# Assignment
Please print exactly the lines from the one containing "Iratkozzon fel hírlevelünkre!" through the last line of the records, and only those. Leave out any pictures.

[Transcribed page contents]
★ ★ ★ ★ ★ ★ ★

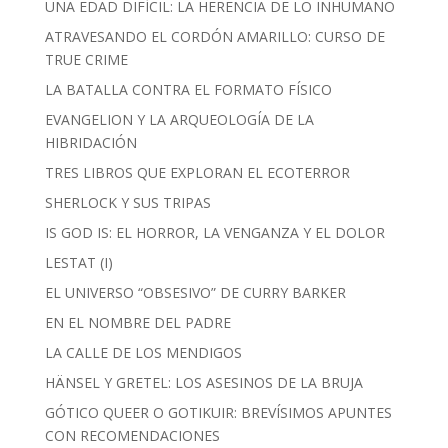
UNA EDAD DIFÍCIL: LA HERENCIA DE LO INHUMANO
ATRAVESANDO EL CORDÓN AMARILLO: CURSO DE
TRUE CRIME
LA BATALLA CONTRA EL FORMATO FÍSICO
EVANGELION Y LA ARQUEOLOGÍA DE LA
HIBRIDACIÓN
TRES LIBROS QUE EXPLORAN EL ECOTERROR
SHERLOCK Y SUS TRIPAS
IS GOD IS: EL HORROR, LA VENGANZA Y EL DOLOR
LESTAT (I)
EL UNIVERSO “OBSESIVO” DE CURRY BARKER
EN EL NOMBRE DEL PADRE
LA CALLE DE LOS MENDIGOS
HÄNSEL Y GRETEL: LOS ASESINOS DE LA BRUJA
GÓTICO QUEER O GOTIKUIR: BREVÍSIMOS APUNTES
CON RECOMENDACIONES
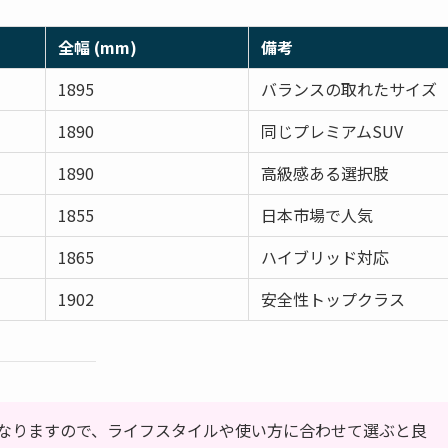
全幅 (mm)
備考
1895
バランスの取れたサイズ
1890
同じプレミアムSUV
1890
高級感ある選択肢
1855
日本市場で人気
1865
ハイブリッド対応
1902
安全性トップクラス
なりますので、ライフスタイルや使い方に合わせて選ぶと良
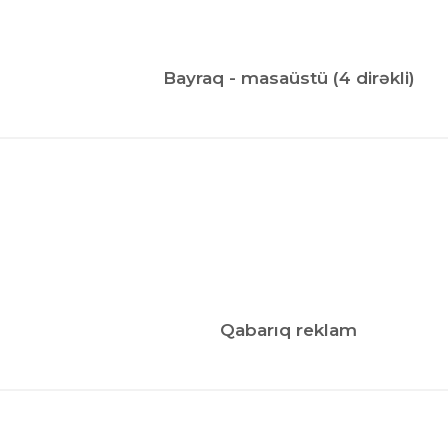
Bayraq - masaüstü (4 dirəkli)
Qabarıq reklam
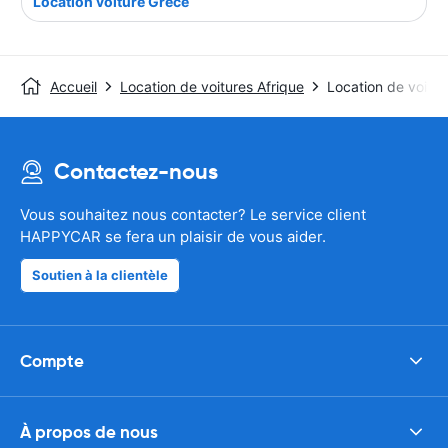
Location voiture Grèce
Accueil
Location de voitures Afrique
Location de voitu
Contactez-nous
Vous souhaitez nous contacter? Le service client
HAPPYCAR se fera un plaisir de vous aider.
Soutien à la clientèle
Compte
À propos de nous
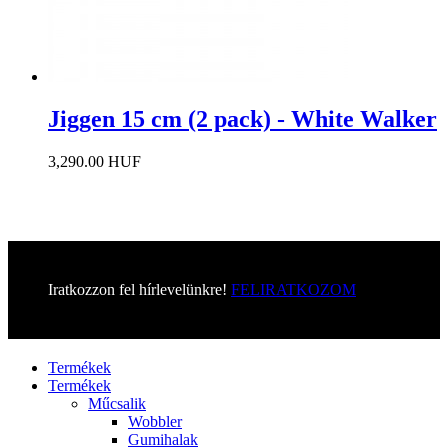
Jiggen 15 cm (2 pack) - White Walker
3,290.00 HUF
Iratkozzon fel hírlevelünkre!
FELIRATKOZOM
Menü
Termékek
Termékek
Műcsalik
Wobbler
Gumihalak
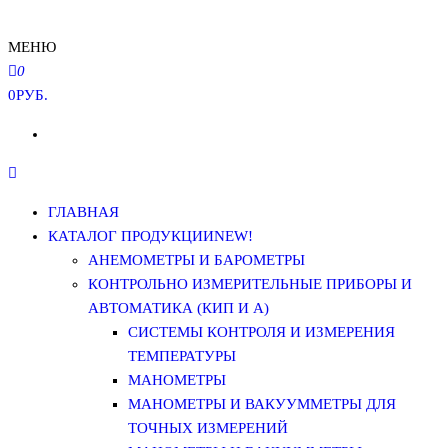
МЕНЮ
0
0РУБ.
ГЛАВНАЯ
КАТАЛОГ ПРОДУКЦИИ
NEW!
АНЕМОМЕТРЫ И БАРОМЕТРЫ
КОНТРОЛЬНО ИЗМЕРИТЕЛЬНЫЕ ПРИБОРЫ И
АВТОМАТИКА (КИП И А)
СИСТЕМЫ КОНТРОЛЯ И ИЗМЕРЕНИЯ
ТЕМПЕРАТУРЫ
МАНОМЕТРЫ
МАНОМЕТРЫ И ВАКУУММЕТРЫ ДЛЯ
ТОЧНЫХ ИЗМЕРЕНИЙ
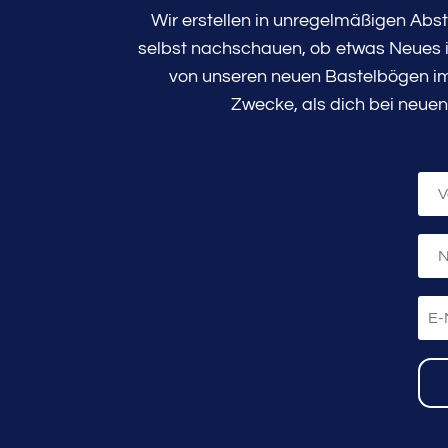
Wir erstellen in unregelmäßigen Abs
selbst nachschauen, ob etwas Neues in
von unseren neuen Bastelbögen im 
Zwecke, als dich bei neuen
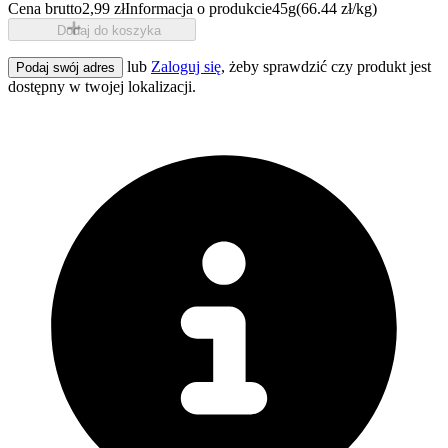
Cena brutto
2,99 zł
Informacja o produkcie
45g
(66.44 zł/kg)
Dodaj do koszyka
lub
Zaloguj się
, żeby sprawdzić czy produkt jest
Podaj swój adres
dostępny w twojej lokalizacji.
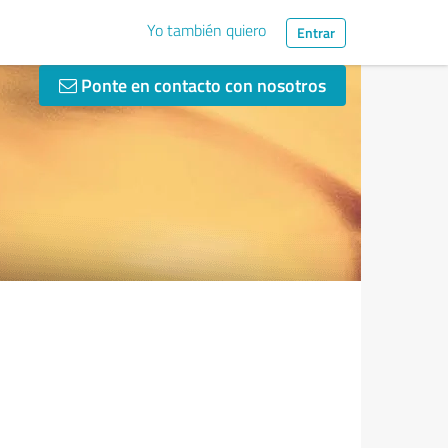
Yo también quiero
Entrar
Ponte en contacto con nosotros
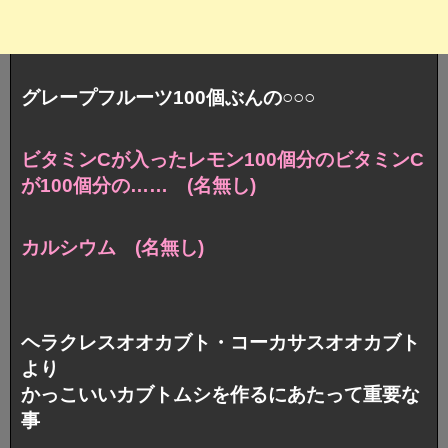
グレープフルーツ100個ぶんの○○○
ビタミンCが入ったレモン100個分のビタミンC
が100個分の…… (名無し)
カルシウム (名無し)
ヘラクレスオオカブト・コーカサスオオカブト
より
かっこいいカブトムシを作るにあたって重要な
事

★ ★ ★ ★ ★ ★ ★

# Result
Iratkozzon fel hírlevelünkre!
FELIRATKOZOM
Menü
Termékek
Termékek
Műcsalik
Wobbler
Gumihalak
МЕНЮ
0
0РУБ.
ГЛАВНАЯ
КАТАЛОГ ПРОДУКЦИИ
NEW!
АНЕМОМЕТРЫ И БАРОМЕТРЫ
КОНТРОЛЬНО ИЗМЕРИТЕЛЬНЫЕ ПРИБОРЫ И
АВТОМАТИКА (КИП И А)
СИСТЕМЫ КОНТРОЛЯ И ИЗМЕРЕНИЯ
ТЕМПЕРАТУРЫ
МАНОМЕТРЫ
МАНОМЕТРЫ И ВАКУУММЕТРЫ ДЛЯ
ТОЧНЫХ ИЗМЕРЕНИЙ
Wir erstellen in unregelmäßigen Abs
selbst nachschauen, ob etwas Neues in
von unseren neuen Bastelbögen im 
Zwecke, als dich bei neuen
Cena brutto
2,99 zł
Informacja o produkcie
45g
(66.44 zł/kg)
Dodaj do koszyka
lub
Zaloguj się
, żeby sprawdzić czy produkt jest
Podaj swój adres
dostępny w twojej lokalizacji.
Yo también quiero
Entrar
Ponte en contacto con nosotros
グレープフルーツ100個ぶんの○○○
ビタミンCが入ったレモン100個分のビタミンC
が100個分の…… (名無し)
カルシウム (名無し)
ヘラクレスオオカブト・コーカサスオオカブト
より
かっこいいカブトムシを作るにあたって重要な
事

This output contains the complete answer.